To (3) the answer is "Yes" if I understand you correctly.
Otherwise this is the wrong way round.
The only practical way to answer (1) fully is to write a long email
trying to explain various Stata programming concepts and why
you appear to be misunderstanding some of them. In any case
that is already very well done in the manuals. A short answer,
however, is that much of the point of temporary variables
is to rule out any question of name conflict.
(2) is unclear, at least to me, partly for similar reasons.
Show us a real example problem and your attempt at it; then
somebody should be able to explain a good solution for your example.

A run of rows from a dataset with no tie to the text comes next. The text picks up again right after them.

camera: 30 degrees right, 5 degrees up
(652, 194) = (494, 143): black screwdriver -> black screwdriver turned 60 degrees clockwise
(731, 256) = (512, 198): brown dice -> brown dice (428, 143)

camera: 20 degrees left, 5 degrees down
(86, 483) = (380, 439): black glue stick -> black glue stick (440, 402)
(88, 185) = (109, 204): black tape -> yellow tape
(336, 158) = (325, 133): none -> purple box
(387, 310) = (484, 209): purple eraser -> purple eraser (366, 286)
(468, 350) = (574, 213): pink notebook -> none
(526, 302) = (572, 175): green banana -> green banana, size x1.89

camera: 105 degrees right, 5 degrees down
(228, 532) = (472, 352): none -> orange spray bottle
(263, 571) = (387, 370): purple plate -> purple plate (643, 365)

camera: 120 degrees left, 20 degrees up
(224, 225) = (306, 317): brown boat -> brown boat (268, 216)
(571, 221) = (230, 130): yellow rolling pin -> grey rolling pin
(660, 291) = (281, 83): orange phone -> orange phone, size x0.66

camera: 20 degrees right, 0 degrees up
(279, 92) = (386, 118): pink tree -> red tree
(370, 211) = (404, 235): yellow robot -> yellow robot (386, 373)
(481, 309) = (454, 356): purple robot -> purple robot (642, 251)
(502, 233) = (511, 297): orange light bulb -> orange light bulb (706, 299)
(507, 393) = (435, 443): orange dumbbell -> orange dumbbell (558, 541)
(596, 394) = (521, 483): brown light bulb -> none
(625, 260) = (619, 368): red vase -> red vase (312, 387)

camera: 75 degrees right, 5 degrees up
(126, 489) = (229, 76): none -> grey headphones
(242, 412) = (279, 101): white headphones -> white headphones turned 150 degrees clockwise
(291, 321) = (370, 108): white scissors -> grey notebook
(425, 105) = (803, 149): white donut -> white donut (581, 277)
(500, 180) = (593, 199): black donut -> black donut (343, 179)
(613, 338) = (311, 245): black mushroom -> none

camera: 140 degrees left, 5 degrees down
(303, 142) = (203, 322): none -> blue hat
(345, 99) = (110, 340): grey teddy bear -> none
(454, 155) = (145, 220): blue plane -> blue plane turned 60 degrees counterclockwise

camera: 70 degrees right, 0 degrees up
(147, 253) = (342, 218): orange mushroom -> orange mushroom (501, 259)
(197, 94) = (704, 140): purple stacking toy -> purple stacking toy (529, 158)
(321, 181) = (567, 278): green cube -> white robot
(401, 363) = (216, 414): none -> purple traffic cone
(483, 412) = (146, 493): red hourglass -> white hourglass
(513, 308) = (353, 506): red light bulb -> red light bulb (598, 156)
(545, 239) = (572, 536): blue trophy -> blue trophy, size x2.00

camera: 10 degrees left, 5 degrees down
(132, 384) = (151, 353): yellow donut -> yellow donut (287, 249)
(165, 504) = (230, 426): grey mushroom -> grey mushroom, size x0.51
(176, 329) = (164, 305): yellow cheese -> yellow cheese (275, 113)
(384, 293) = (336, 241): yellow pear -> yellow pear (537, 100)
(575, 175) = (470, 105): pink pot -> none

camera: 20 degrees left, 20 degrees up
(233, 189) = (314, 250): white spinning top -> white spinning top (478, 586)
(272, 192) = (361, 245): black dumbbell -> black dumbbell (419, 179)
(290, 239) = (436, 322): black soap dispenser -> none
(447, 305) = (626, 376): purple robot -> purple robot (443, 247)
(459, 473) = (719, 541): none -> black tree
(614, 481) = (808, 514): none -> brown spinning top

In any case, it may well turn out that you are trying a non-Stataish
way to solve a problem when there is a much simpler Stataish
way to do it.
Nick
[email protected]
Florence Neymotin
> Hello everyone, I am writing a .ado file that is supposed to
> mimic what
> would be done by a "function" in other languages. The problems I'm
> running into are:
>
> (1) that I would like to temporarily create some extra variables but I
> don't want their names to conflict with the names of
> variables that the
> user might already have in the dataset. I.e. if I write in
> the .ado file
> "syntax varlist" to query the user for the variables he/she
> wants to use
> in calling the .ado file, and then I go through the local
> "varlist" and
> give them NAMES so that I can refer to them in the body of
> the .ado file,
> I'm worried that I might name them something that the user
> might already
> have in the dataset for something else (or even for that SAME
> variable).
> Is there a way to make sure that there is no conflict in the names? I
> know there is a "tempvar" statement so that the variables
> will be dropped
> after the .ado file completes, but I am worried that they
> might actually
> not be CREATED due to the name already being used for
> something else...
>
> (2) Is there a way to FORCE stata to return a function after
> the .ado file
> completes? So far, I have just been creating scalars and
> matrices inside
> of the .ado file, but I think this is probably not that
> efficient for my
> purposes since I really want the function ITSELF to take on a
> value or a
> matrix.
>
> (3) If you call a .ado file from inside another .ado file,
> can I pass in
> the syntax statement from the outer file? I.e. if I write in
> the "outer"
> file that the user sees: "syntax varlist", and then call the
> inner .ado
> file as "inner `varlist'" does that make sense? I wasn't
> sure whether I
> was allowed to use this macro in this way.